言い訳を叫びながら連行されていく黒田の背中は、あの日、会社を追い出された時の私よりもずっと惨めで、小さかった。


***


その後、会社側は全面的に非を認め、解雇の撤回と慰謝料の支払いに応じた。


職場復帰も打診されたけれど、私は丁重にお断りした。

 あんな場所に戻るつもりはない。ただ、「戻れる権利」を勝ち取り、それを自ら捨てることに意味があった。


手にしたのは、十分すぎる解決金と、回復した名誉。


会社を出ると、眩しいほどの西日が差していた。

 これで、すべて終わった。


――いや、彼らの地獄はこれからか。


風の噂で聞いた。

 確認不足で冤罪を作り上げた佐伯弁護士は、カオルさんからの懲戒請求を受け、弁護士会から厳しい処分が下る見込みだという。事務所の評判は地に落ち、廃業は時間の問題だろう。

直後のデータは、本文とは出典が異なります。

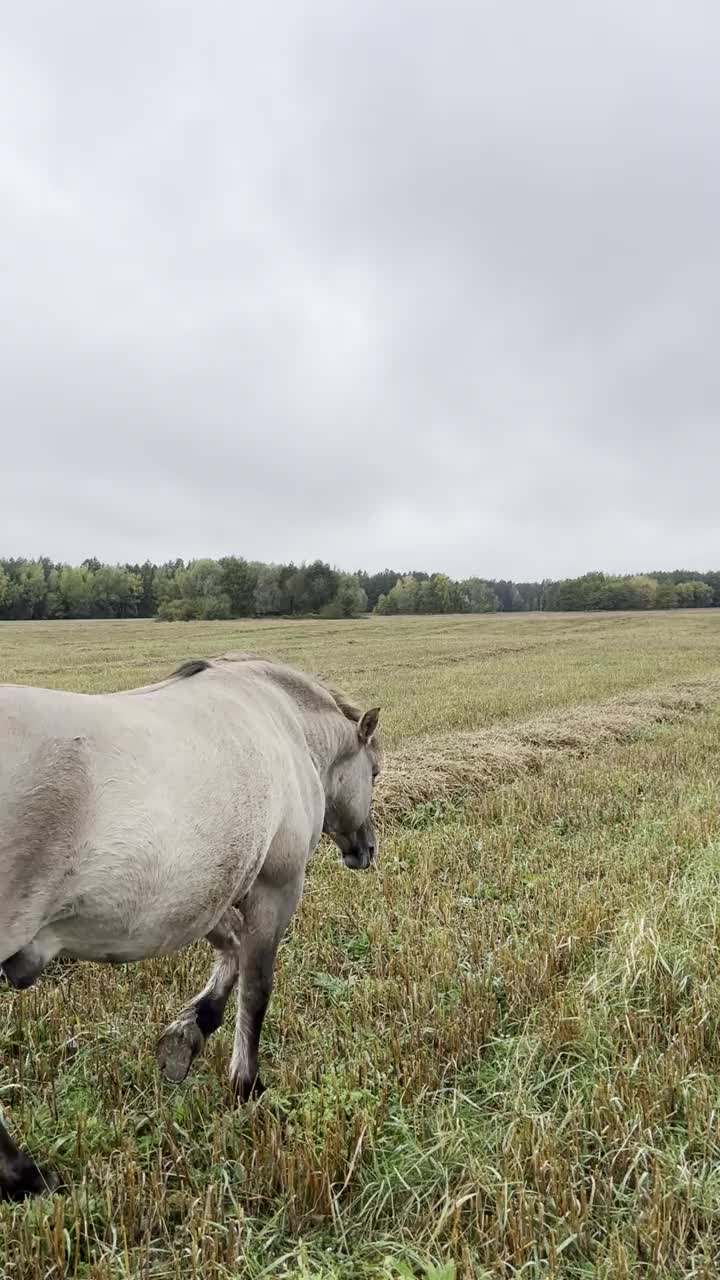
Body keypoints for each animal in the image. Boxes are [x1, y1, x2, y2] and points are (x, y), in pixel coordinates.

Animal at [0, 650, 379, 1198]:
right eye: (376, 771)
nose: (365, 849)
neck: (281, 718)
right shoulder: (276, 888)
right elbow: (256, 988)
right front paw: (246, 1083)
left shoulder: (206, 893)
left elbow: (231, 951)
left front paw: (189, 1032)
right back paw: (23, 1174)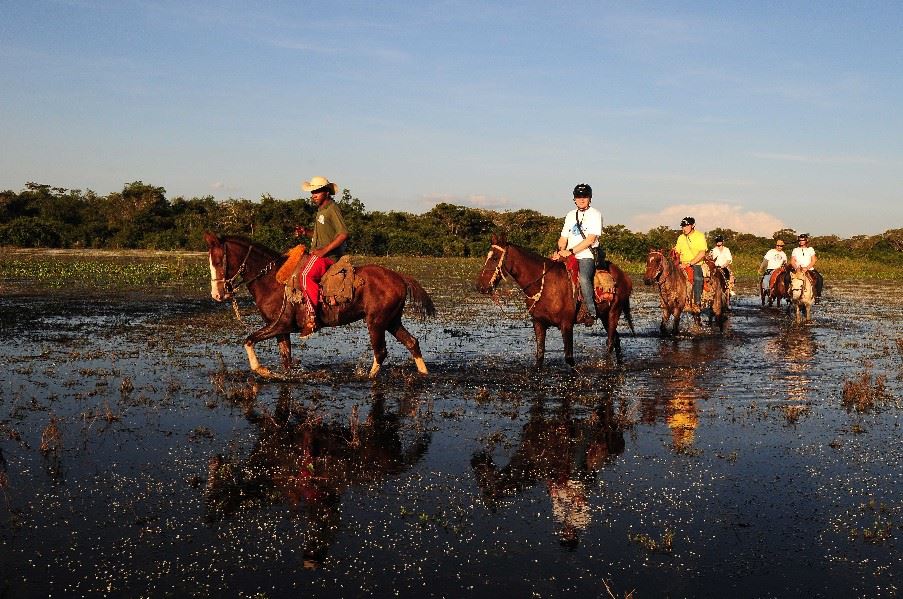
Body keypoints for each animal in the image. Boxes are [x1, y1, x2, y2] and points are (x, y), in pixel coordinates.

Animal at [204, 231, 434, 380]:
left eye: (218, 262)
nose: (217, 295)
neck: (271, 279)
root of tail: (400, 277)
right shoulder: (281, 330)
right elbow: (286, 359)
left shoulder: (280, 325)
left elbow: (248, 340)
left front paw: (261, 370)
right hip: (391, 320)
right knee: (412, 342)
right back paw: (424, 373)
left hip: (376, 322)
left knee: (381, 352)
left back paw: (368, 377)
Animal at [474, 233, 636, 366]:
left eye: (495, 258)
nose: (481, 286)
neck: (544, 284)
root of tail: (624, 276)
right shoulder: (538, 323)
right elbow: (540, 356)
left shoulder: (566, 324)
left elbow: (569, 358)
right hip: (603, 315)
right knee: (616, 339)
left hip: (614, 312)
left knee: (610, 342)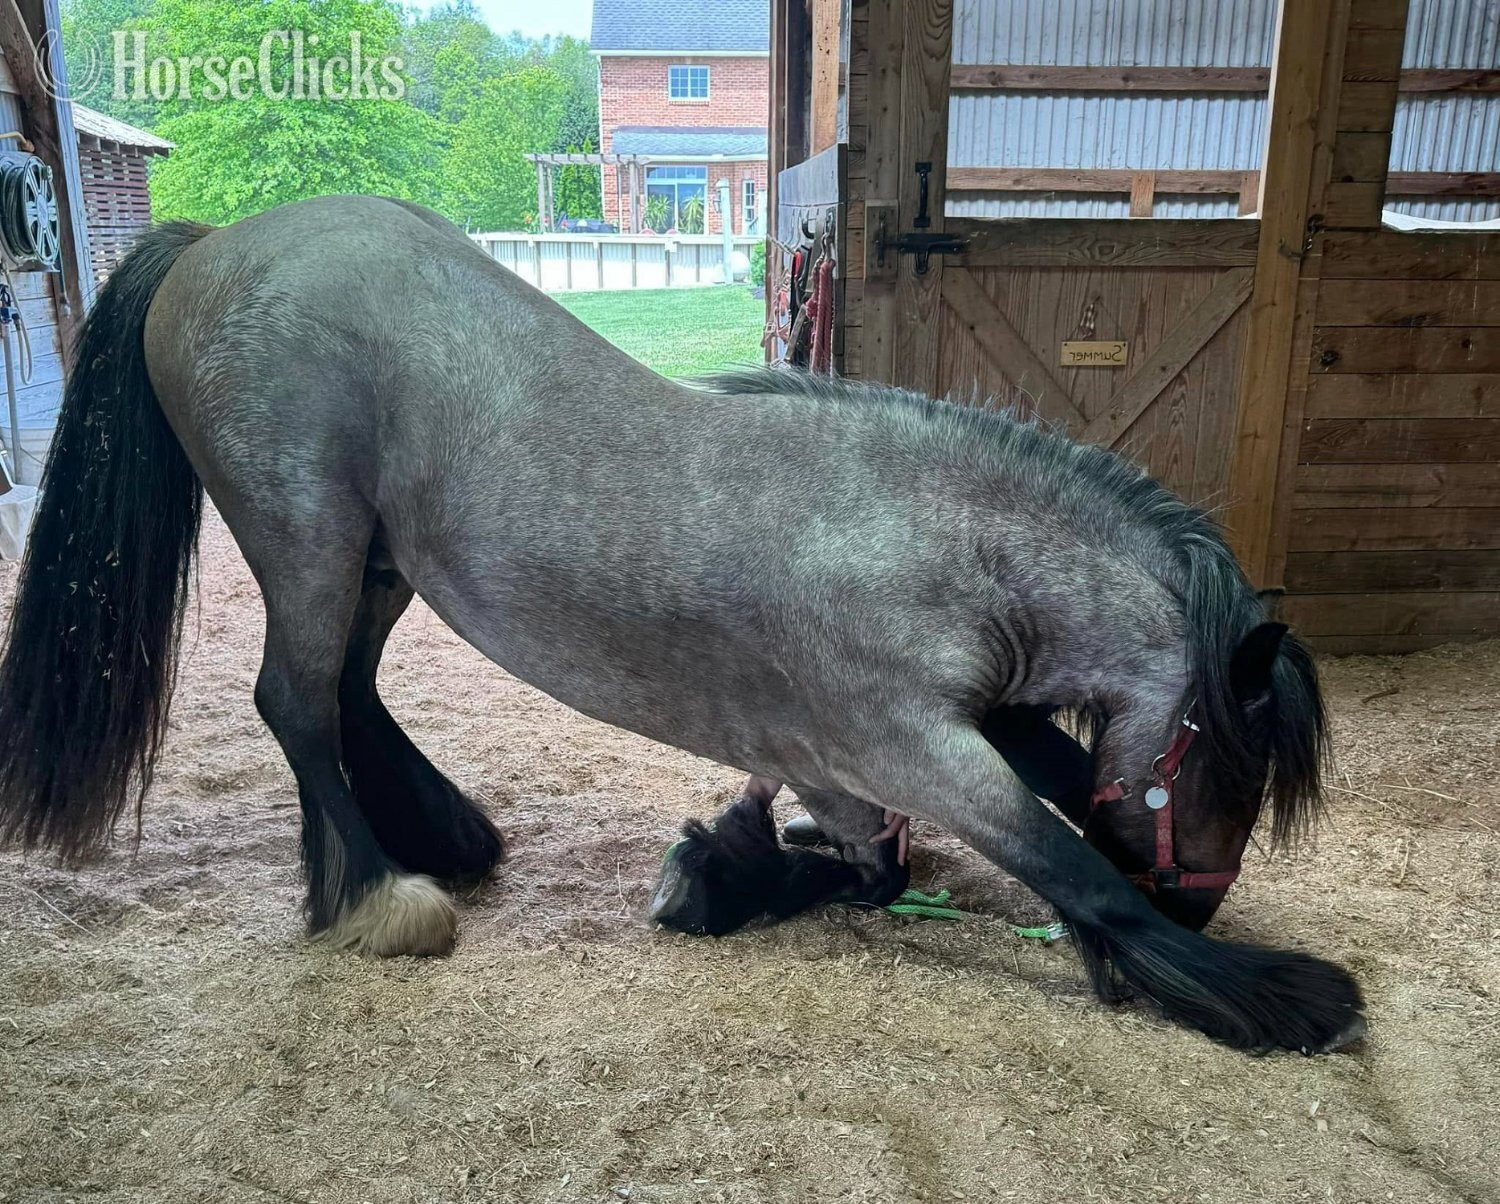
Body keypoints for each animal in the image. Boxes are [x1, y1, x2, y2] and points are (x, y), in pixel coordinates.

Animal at [0, 195, 1363, 1054]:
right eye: (1235, 769)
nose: (1201, 911)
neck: (914, 538)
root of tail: (216, 243)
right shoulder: (910, 745)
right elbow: (1062, 862)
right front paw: (1275, 995)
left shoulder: (901, 747)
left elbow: (888, 868)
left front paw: (726, 867)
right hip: (307, 533)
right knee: (291, 701)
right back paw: (387, 896)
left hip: (380, 562)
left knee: (342, 695)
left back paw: (438, 838)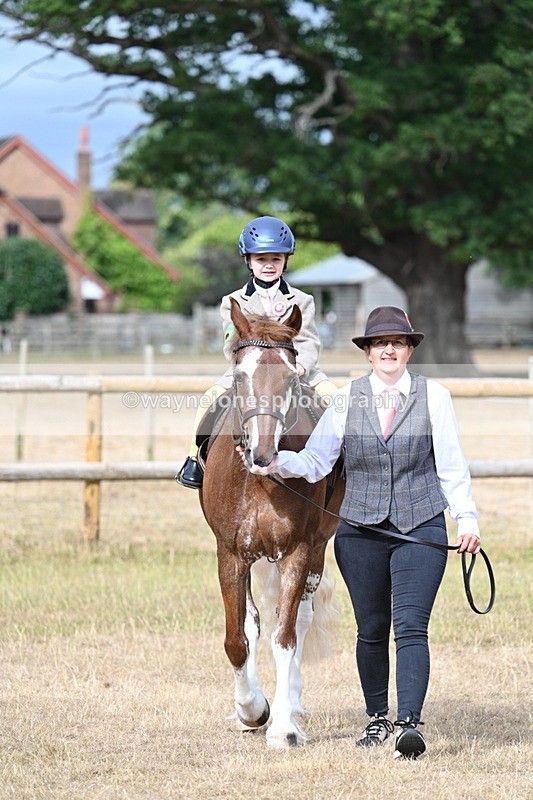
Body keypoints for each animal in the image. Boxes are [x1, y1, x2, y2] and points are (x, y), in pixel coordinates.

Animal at [199, 298, 344, 748]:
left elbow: (286, 637)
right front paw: (251, 709)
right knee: (254, 623)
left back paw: (292, 706)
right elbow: (237, 638)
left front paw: (282, 726)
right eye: (240, 374)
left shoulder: (298, 551)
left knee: (299, 620)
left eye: (290, 376)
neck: (260, 480)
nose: (262, 454)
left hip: (316, 550)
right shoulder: (230, 554)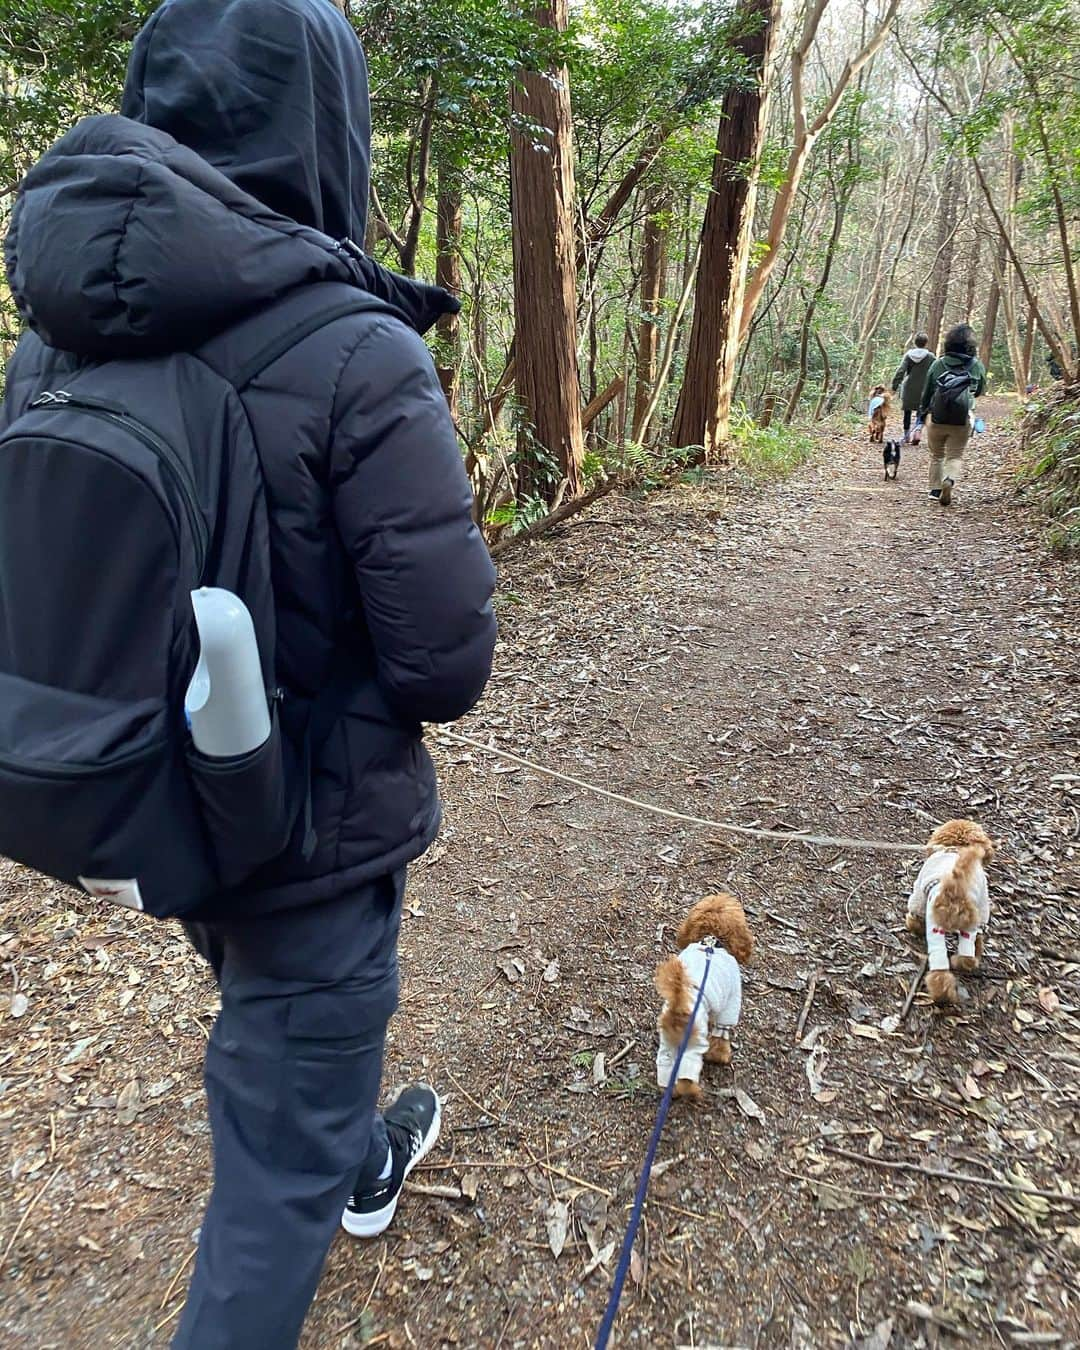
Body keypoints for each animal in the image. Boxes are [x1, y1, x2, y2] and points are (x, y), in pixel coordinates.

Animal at [653, 896, 756, 1096]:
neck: (712, 941)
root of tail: (679, 1006)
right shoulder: (731, 1002)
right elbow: (721, 1035)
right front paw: (720, 1056)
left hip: (668, 1046)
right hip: (694, 1042)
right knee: (686, 1076)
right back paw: (694, 1093)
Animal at [901, 815, 993, 999]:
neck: (957, 848)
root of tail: (955, 891)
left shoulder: (919, 895)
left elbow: (915, 917)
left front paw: (912, 925)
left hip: (935, 924)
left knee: (940, 970)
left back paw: (941, 995)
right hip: (972, 921)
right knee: (968, 954)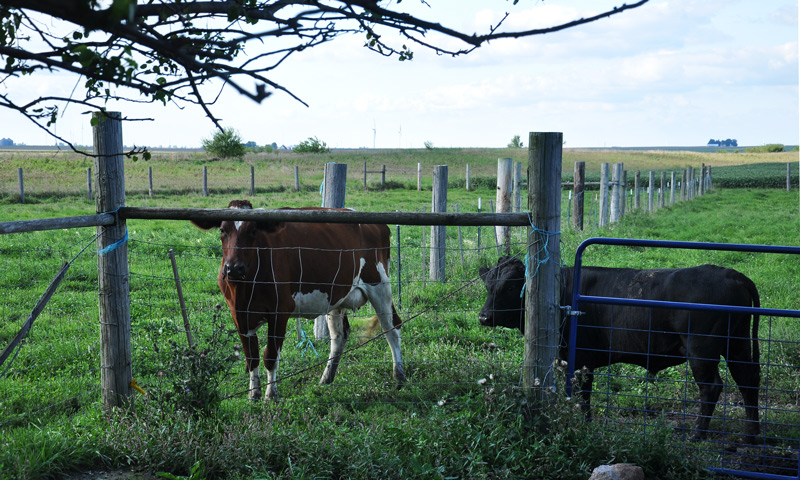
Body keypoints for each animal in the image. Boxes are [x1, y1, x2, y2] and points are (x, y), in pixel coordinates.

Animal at [192, 200, 405, 401]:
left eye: (252, 230)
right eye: (222, 230)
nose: (234, 268)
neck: (244, 287)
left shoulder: (280, 311)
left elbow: (270, 356)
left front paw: (271, 396)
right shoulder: (239, 314)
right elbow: (251, 357)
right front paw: (253, 395)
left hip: (380, 285)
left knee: (392, 328)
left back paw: (400, 377)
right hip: (336, 296)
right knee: (339, 336)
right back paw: (326, 379)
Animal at [478, 256, 761, 441]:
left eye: (511, 286)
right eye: (488, 285)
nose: (483, 317)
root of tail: (731, 273)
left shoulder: (581, 360)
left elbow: (583, 394)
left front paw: (584, 422)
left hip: (702, 351)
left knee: (712, 387)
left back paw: (698, 434)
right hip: (737, 343)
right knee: (747, 379)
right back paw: (751, 433)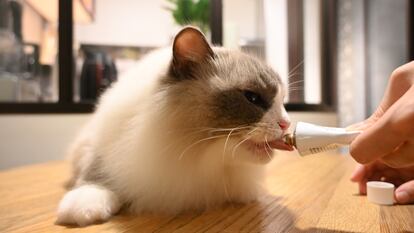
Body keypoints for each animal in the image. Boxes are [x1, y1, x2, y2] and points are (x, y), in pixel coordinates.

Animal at [56, 26, 292, 226]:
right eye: (252, 98)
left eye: (282, 101)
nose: (286, 123)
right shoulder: (100, 147)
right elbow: (94, 173)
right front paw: (83, 207)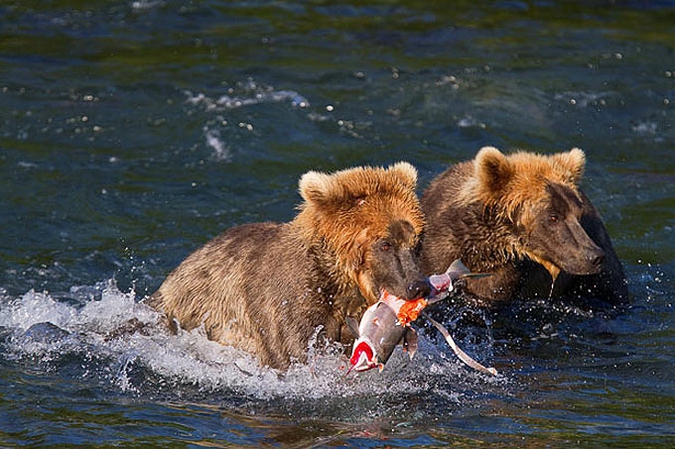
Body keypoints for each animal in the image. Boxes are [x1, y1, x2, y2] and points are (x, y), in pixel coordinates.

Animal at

兄のリョウタは、アヤさんとの離婚が成立したものの、慰謝料問題で泥沼化しているらしい。世間体を気にして揉み消そうとしたことが裏目に出て、職場にも「不倫騒動の当事者」としての噂が広まり、出世コースから外されたそうだ。


両親も、近所の目が怖くて家に引きこもっているという。


そして、元凶であるアヤさんと、トモヤ。

 カオルさんと、敏腕の高木弁護士がタッグを組んでいるのだ。二人が背負うことになる慰謝料と社会的制裁は、想像するだけで恐ろしい。


「……さあ、行こう」


私は大きく伸びをした。


スマホのアドレス帳から、「家族」と「会社」の連絡先をすべて削除する。

 画面から消えた名前と共に、私の心にこびりついていた重い鉛も消え失せた。


空っぽになったスマホ。

 それは孤独の証ではなく、自由の切符だ。


私はヒールを鳴らし、新しい人生へと続くアスファルトを踏みしめた。